# Vetassess rejected my priority processing application



## karhl (Aug 28, 2017)

Dear All,

I am a newbie to the forum, hope someone can help me on this....

Vetassess rejected my priority processing application, the reason is they need further research of my qualification and turn me to the normal processing line.

I am applying 511111 contract administrator and it's required at least a diploma as the qualifications. I've got a diploma from Hong Kong, would anyone know what is the criteria of Vetassess judge the comparability of a overseas qualifications?

One more questions, if my qualification have been rejected,I am thinking to get a diploma though RPL, but I am worried about will Vetassess treat my total 13 years working experiences to zero due to they only count working experience after qualified.

A million thanks for the help!


----------



## Sillygos (Jan 29, 2017)

karhl said:


> Dear All,
> 
> I am a newbie to the forum, hope someone can help me on this....
> 
> ...


Could it have something to do with the Chinese Qualifications Verification? I know that if your qualification is from China, they need you to do the Chinese Qualifications Verification before applying for Priority Processing.

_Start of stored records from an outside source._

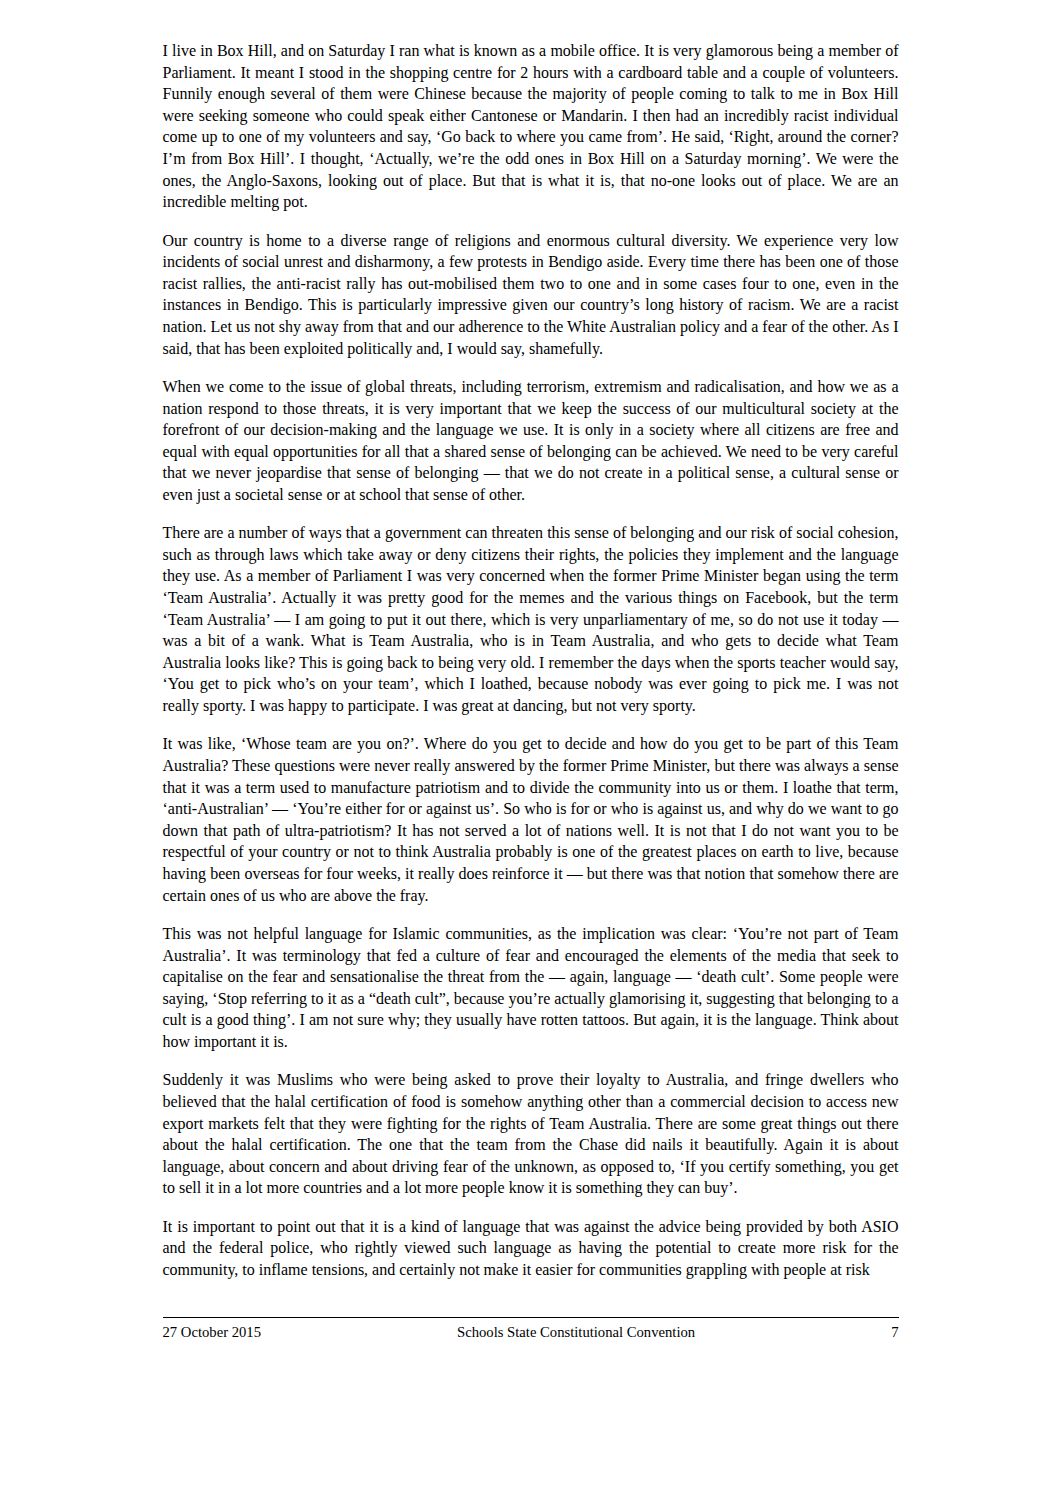I live in Box Hill, and on Saturday I ran what is known as a mobile office. It is very glamorous being a member of Parliament. It meant I stood in the shopping centre for 2 hours with a cardboard table and a couple of volunteers. Funnily enough several of them were Chinese because the majority of people coming to talk to me in Box Hill were seeking someone who could speak either Cantonese or Mandarin. I then had an incredibly racist individual come up to one of my volunteers and say, ‘Go back to where you came from’. He said, ‘Right, around the corner? I’m from Box Hill’. I thought, ‘Actually, we’re the odd ones in Box Hill on a Saturday morning’. We were the ones, the Anglo-Saxons, looking out of place. But that is what it is, that no-one looks out of place. We are an incredible melting pot.
Our country is home to a diverse range of religions and enormous cultural diversity. We experience very low incidents of social unrest and disharmony, a few protests in Bendigo aside. Every time there has been one of those racist rallies, the anti-racist rally has out-mobilised them two to one and in some cases four to one, even in the instances in Bendigo. This is particularly impressive given our country’s long history of racism. We are a racist nation. Let us not shy away from that and our adherence to the White Australian policy and a fear of the other. As I said, that has been exploited politically and, I would say, shamefully.
When we come to the issue of global threats, including terrorism, extremism and radicalisation, and how we as a nation respond to those threats, it is very important that we keep the success of our multicultural society at the forefront of our decision-making and the language we use. It is only in a society where all citizens are free and equal with equal opportunities for all that a shared sense of belonging can be achieved. We need to be very careful that we never jeopardise that sense of belonging — that we do not create in a political sense, a cultural sense or even just a societal sense or at school that sense of other.
There are a number of ways that a government can threaten this sense of belonging and our risk of social cohesion, such as through laws which take away or deny citizens their rights, the policies they implement and the language they use. As a member of Parliament I was very concerned when the former Prime Minister began using the term ‘Team Australia’. Actually it was pretty good for the memes and the various things on Facebook, but the term ‘Team Australia’ — I am going to put it out there, which is very unparliamentary of me, so do not use it today — was a bit of a wank. What is Team Australia, who is in Team Australia, and who gets to decide what Team Australia looks like? This is going back to being very old. I remember the days when the sports teacher would say, ‘You get to pick who’s on your team’, which I loathed, because nobody was ever going to pick me. I was not really sporty. I was happy to participate. I was great at dancing, but not very sporty.
It was like, ‘Whose team are you on?’. Where do you get to decide and how do you get to be part of this Team Australia? These questions were never really answered by the former Prime Minister, but there was always a sense that it was a term used to manufacture patriotism and to divide the community into us or them. I loathe that term, ‘anti-Australian’ — ‘You’re either for or against us’. So who is for or who is against us, and why do we want to go down that path of ultra-patriotism? It has not served a lot of nations well. It is not that I do not want you to be respectful of your country or not to think Australia probably is one of the greatest places on earth to live, because having been overseas for four weeks, it really does reinforce it — but there was that notion that somehow there are certain ones of us who are above the fray.
This was not helpful language for Islamic communities, as the implication was clear: ‘You’re not part of Team Australia’. It was terminology that fed a culture of fear and encouraged the elements of the media that seek to capitalise on the fear and sensationalise the threat from the — again, language — ‘death cult’. Some people were saying, ‘Stop referring to it as a “death cult”, because you’re actually glamorising it, suggesting that belonging to a cult is a good thing’. I am not sure why; they usually have rotten tattoos. But again, it is the language. Think about how important it is.
Suddenly it was Muslims who were being asked to prove their loyalty to Australia, and fringe dwellers who believed that the halal certification of food is somehow anything other than a commercial decision to access new export markets felt that they were fighting for the rights of Team Australia. There are some great things out there about the halal certification. The one that the team from the Chase did nails it beautifully. Again it is about language, about concern and about driving fear of the unknown, as opposed to, ‘If you certify something, you get to sell it in a lot more countries and a lot more people know it is something they can buy’.
It is important to point out that it is a kind of language that was against the advice being provided by both ASIO and the federal police, who rightly viewed such language as having the potential to create more risk for the community, to inflame tensions, and certainly not make it easier for communities grappling with people at risk
27 October 2015 Schools State Constitutional Convention 7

Is your qualification from China?


----------



## karhl (Aug 28, 2017)

Sillygos said:


> Could it have something to do with the Chinese Qualifications Verification? I know that if your qualification is from China, they need you to do the Chinese Qualifications Verification before applying for Priority Processing.
> 
> Is your qualification from China?


Thanks for the reply! 

This is from Vetassess web site:

"VETASSESS is authorised by China Higher Education Student Information and Career Center (CHESICC) and China Academic Degrees and Graduate Education Development Center (CDGDC) to verify Chinese education qualifications. We verify Chinese qualification documents obtained in China (except for Macau and Hong Kong) issued after 1981. This service verifies the authenticity of documents and does not compare Chinese qualifications with Australian equivalents."

My qualifications is from Hong Kong so I think it is no need for Chinese verification.


----------



## Sillygos (Jan 29, 2017)

karhl said:


> Thanks for the reply!
> 
> This is from Vetassess web site:
> 
> ...


Ok; not then it seems like it shouldn't be necessary. Is your qualification from a well known school otherwise it might be that they need more time to verify it's standards.


----------



## andrea_m (Sep 11, 2014)

Hi, I too am planning to submit my assessment for 511111 contract administrator. Do let me know the AQF Diploma guidelines. Do I need a diploma for 1-2 years or will a professional vendor certification help? with 10 years experience


----------



## shivam7106 (Aug 15, 2016)

andrea_m said:


> Hi, I too am planning to submit my assessment for 511111 contract administrator. Do let me know the AQF Diploma guidelines. Do I need a diploma for 1-2 years or will a professional vendor certification help? with 10 years experience


Hi,

Diploma will be only counted equivalent to AQF, if its of 2 years or more.


----------